The Administrative Plans were not in effect in prior fiscal years.

Plan for Class D Shares

     As described above under "Management of the Trust - Fund Administrator,"
the Trust's Administration Agreement includes a plan (the "Class D Plan")
adopted in conformity with Rule 12b-1 under the 1940 Act which provides for the
payment of up to .25% of the Class D administrative fees as reimbursement for
expenses in respect of activities that may be deemed to be primarily intended to
result in the sale of Class D shares.

     Specifically, the Administration Agreement provides that the Administrator
shall provide in respect of Class D shares (either directly or by procuring
through other entities, including various financial services firms such as
broker-dealers and registered investment advisers ("Service Organizations"))
some or all of the following services and facilities in connection with direct
purchases by shareholders or in connection with products, programs or accounts
offered by such Service Organizations ("Special Class D Services"): (i)
facilities for placing orders directly for the purchase of a Fund's Class D
shares and tendering a Fund's Class D shares for redemption; (ii) advertising
with respect to a Fund's Class D shares; (iii) providing information about the
Funds; (iv) providing facilities to answer questions from prospective investors
about the Funds; (v) receiving and answering correspondence, including requests
for prospectuses and statements of additional information; (vi) preparing,
printing and delivering prospectuses and

                                      -57-
<PAGE>

shareholder reports to prospective shareholders; (vii) assisting investors in
applying to purchase Class D shares and selecting dividend and other account
options; and (viii) shareholder services provided by a Service Organization that
may include, but are not limited to, the following functions: receiving,
aggregating and processing shareholder orders; furnishing shareholder sub-
accounting; providing and maintaining elective shareholder services such as
check writing and wire transfer services; providing and maintaining pre-
authorized investment plans; communicating periodically with shareholders;
acting as the sole shareholder of record and nominee for shareholders;
maintaining accounting records for shareholders; answering questions and
handling correspondence from shareholders about their accounts; issuing
confirmations for transactions by shareholders; performing similar account
administrative services; providing such shareholder communications and
recordkeeping services as may be required for any program for which the Service
Organization is a sponsor that relies on Rule 3a-4 under the 1940 Act; and
providing such other similar services as may reasonably be requested to the
extent the Service Organization is permitted to do so under applicable statutes,
rules, or regulations.

     The Administrator has entered into an agreement with the Distributor under
which the Distributor is compensated for providing or procuring certain of the
Special Class D Services at the rate of 0.25% per annum of all assets
attributable to Class D shares sold through the Distributor.

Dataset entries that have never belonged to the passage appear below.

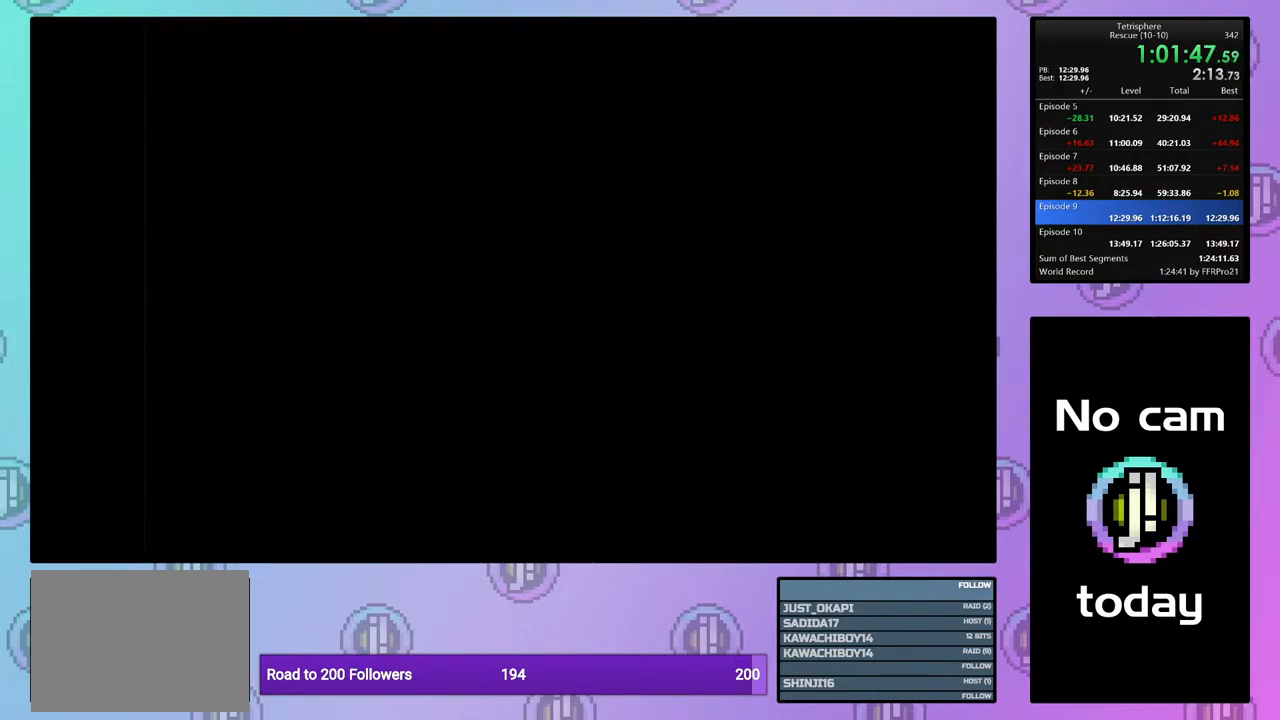
Gameplay with a controller (PlayStation layout); each line is a JSON object with the inputs held at the frame after it. "events" lists button and stick changes between this image and that frame as [ms after this image, input, new state], when the widget could be followed in between. Not read: START left_stick.
{"buttons": [], "right_stick": "center", "events": [[17, "CROSS", "up"], [17, "SQUARE", "up"], [83, "CROSS", "down"], [83, "SQUARE", "down"], [183, "SQUARE", "up"], [200, "CROSS", "up"], [283, "CROSS", "down"], [333, "CROSS", "up"]]}
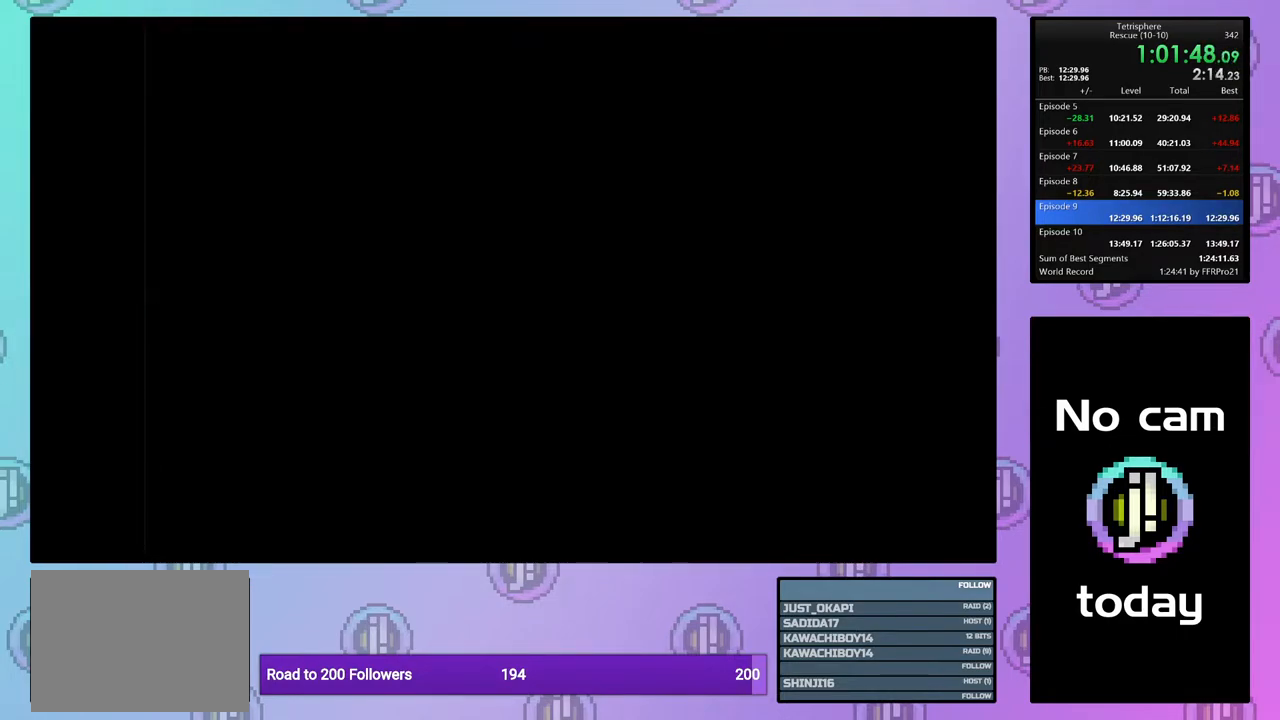
{"buttons": [], "right_stick": "center", "events": []}
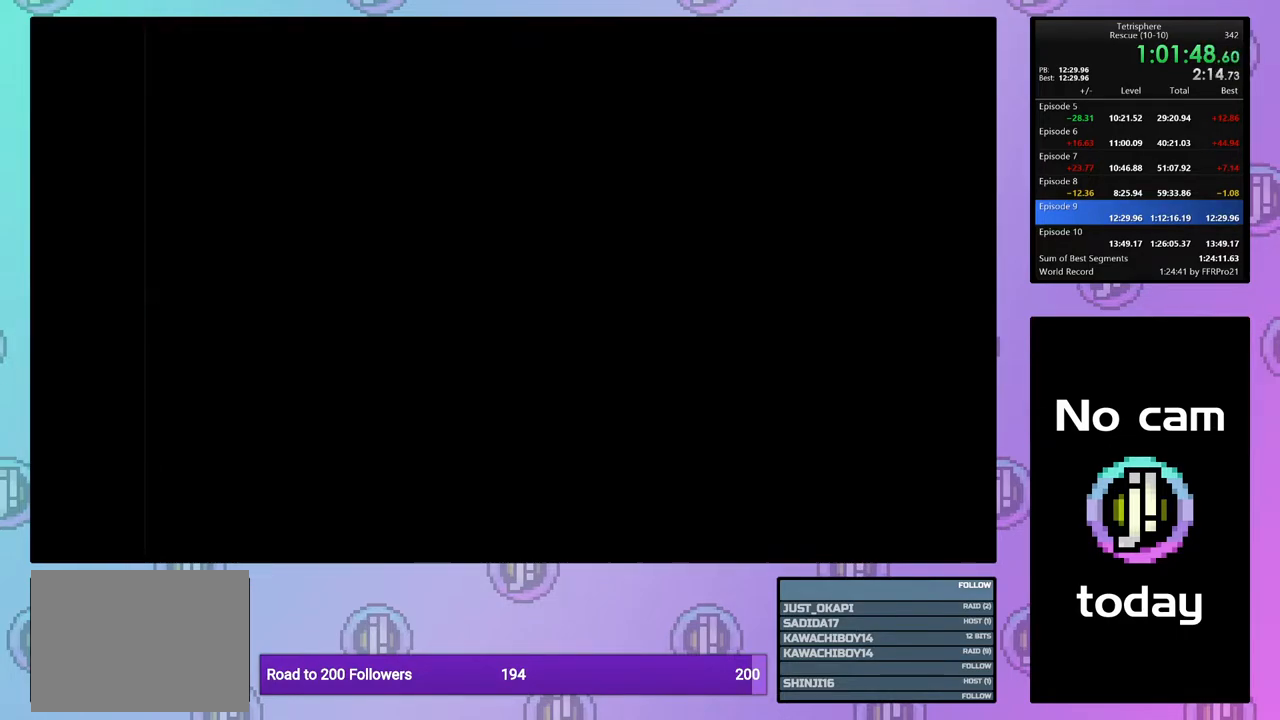
{"buttons": [], "right_stick": "center", "events": []}
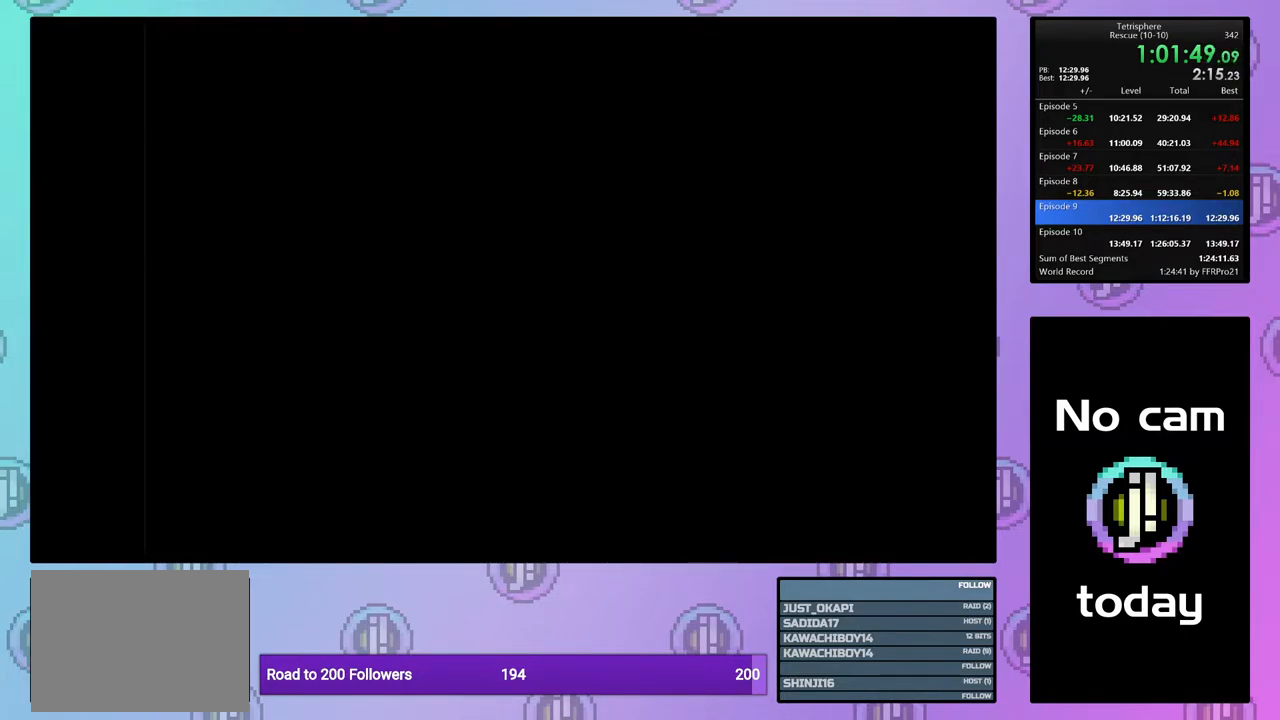
{"buttons": ["CROSS", "SQUARE"], "right_stick": "center", "events": [[483, "CROSS", "down"], [483, "SQUARE", "down"]]}
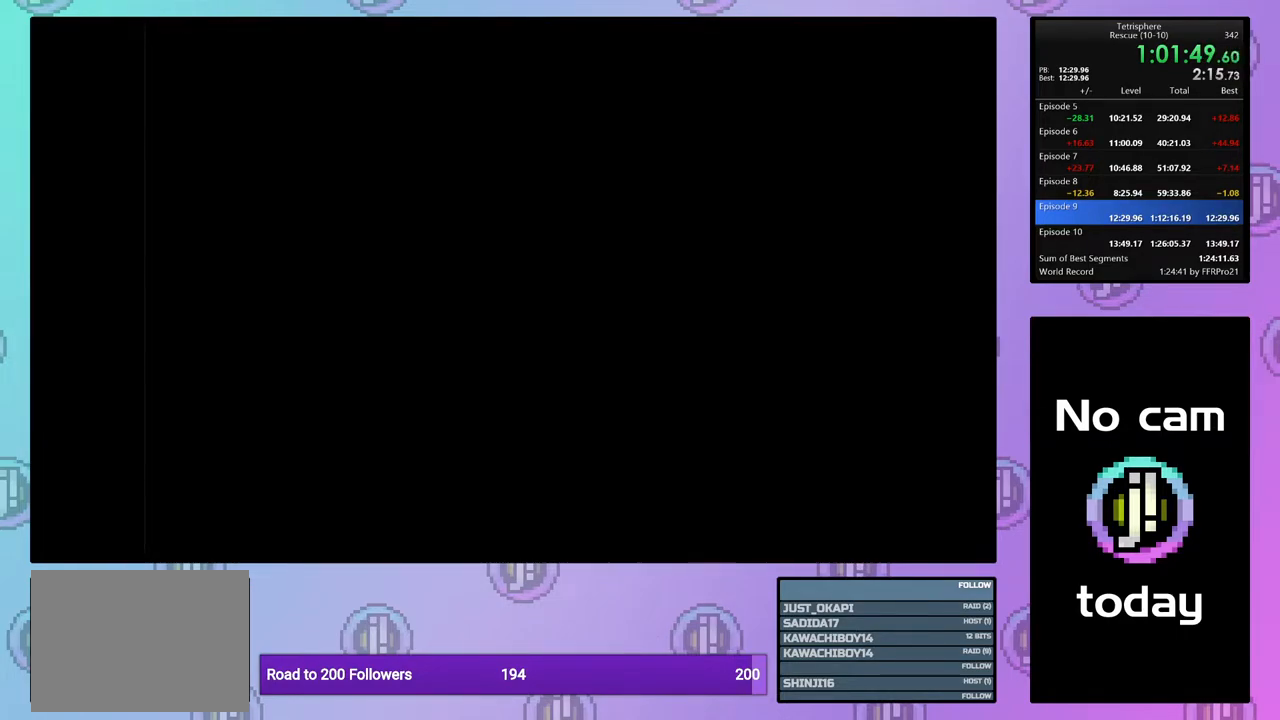
{"buttons": [], "right_stick": "center", "events": [[117, "SQUARE", "up"], [133, "SQUARE", "down"], [233, "SQUARE", "up"], [267, "CROSS", "up"]]}
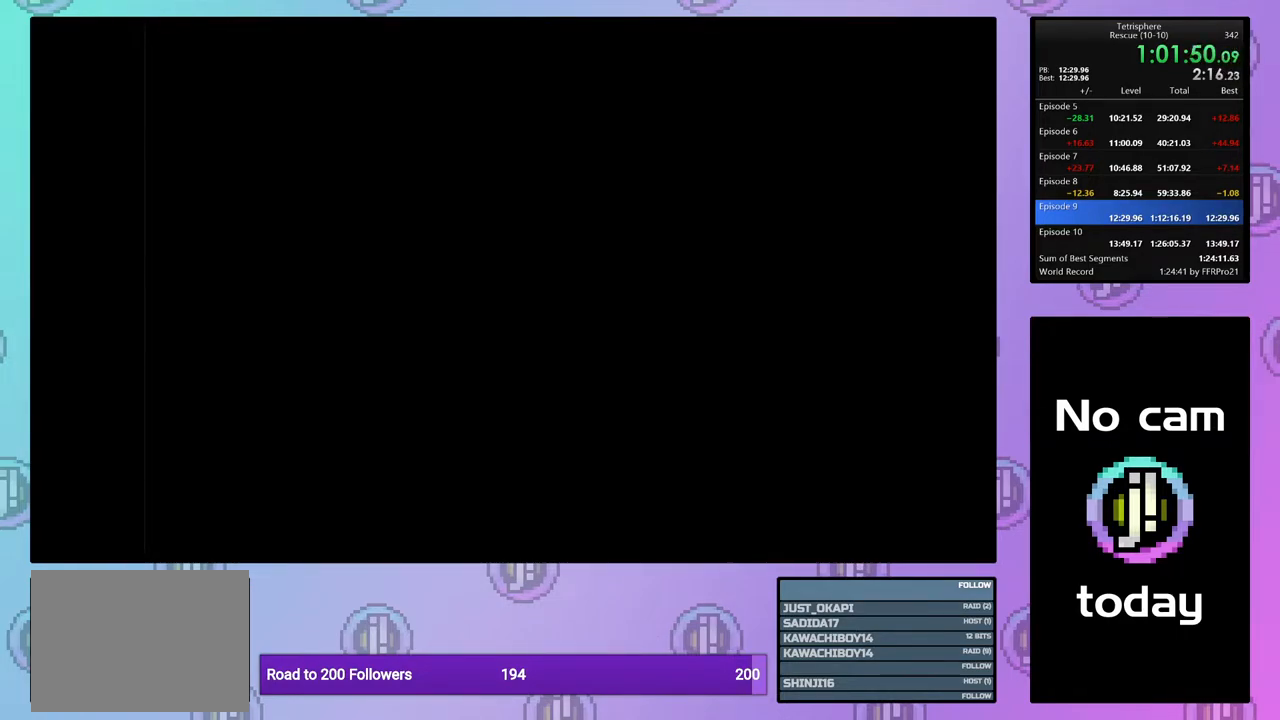
{"buttons": [], "right_stick": "center", "events": []}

     The Trust and the Administrator understand that some or all of the Special
Class D Services provided pursuant to the Administration Agreement may be deemed
to represent services primarily intended to result in the sale of Class D
shares.  The Administration Agreement includes the Class D Plan to account for
this possibility.  The Administration Agreement provides that any portion of the
fees paid thereunder in respect of Class D shares representing reimbursement for
the Administrator's and the Distributor's expenditures and internally allocated
expenses in respect of Class D Services of any Fund shall not exceed the rate of
0.25% per annum of the average daily net assets of such Fund attributable to
Class D shares.

     In accordance with Rule 12b-1 under the 1940 Act, the Class D Plan may not
be amended to increase materially the costs which Class D shareholders may bear
under the Plan without the approval of a majority of the outstanding Class D
shares, and by vote of a majority of both (i) the Trustees of the Trust and (ii)
those Trustees ("disinterested Class D Plan Trustees") who are not "interested
persons" of the Trust (as defined in the 1940 Act) and who have no direct or
indirect financial interest in the operation of the Plan or any agreements
related to it, cast in person at a meeting called for the purpose of voting on
the Plan and any related amendments.  The Class D Plan may not take effect until
approved by vote of a majority of both (i) the Trustees of the Trust and (ii)
the disinterested Class D Plan Trustees.  In addition, the Class D Plan may not
take effect unless it is approved by the vote of a majority of the outstanding
Class D shares and it shall continue in effect only so long as such continuance
is specifically approved at least annually by the Trustees and the disinterested
Class D Plan Trustees.

     With respect to the Class D Plan, the Administration Agreement requires the
Administrator to present reports as to out-of-pocket expenditures and internal
expense allocations of the Administrator and the Distributor at least quarterly
and in a manner that permits the disinterested Class D Plan Trustees to
determine that portion of the Class D administrative fees paid thereunder which
represents reimbursements in respect of Special Class D Services.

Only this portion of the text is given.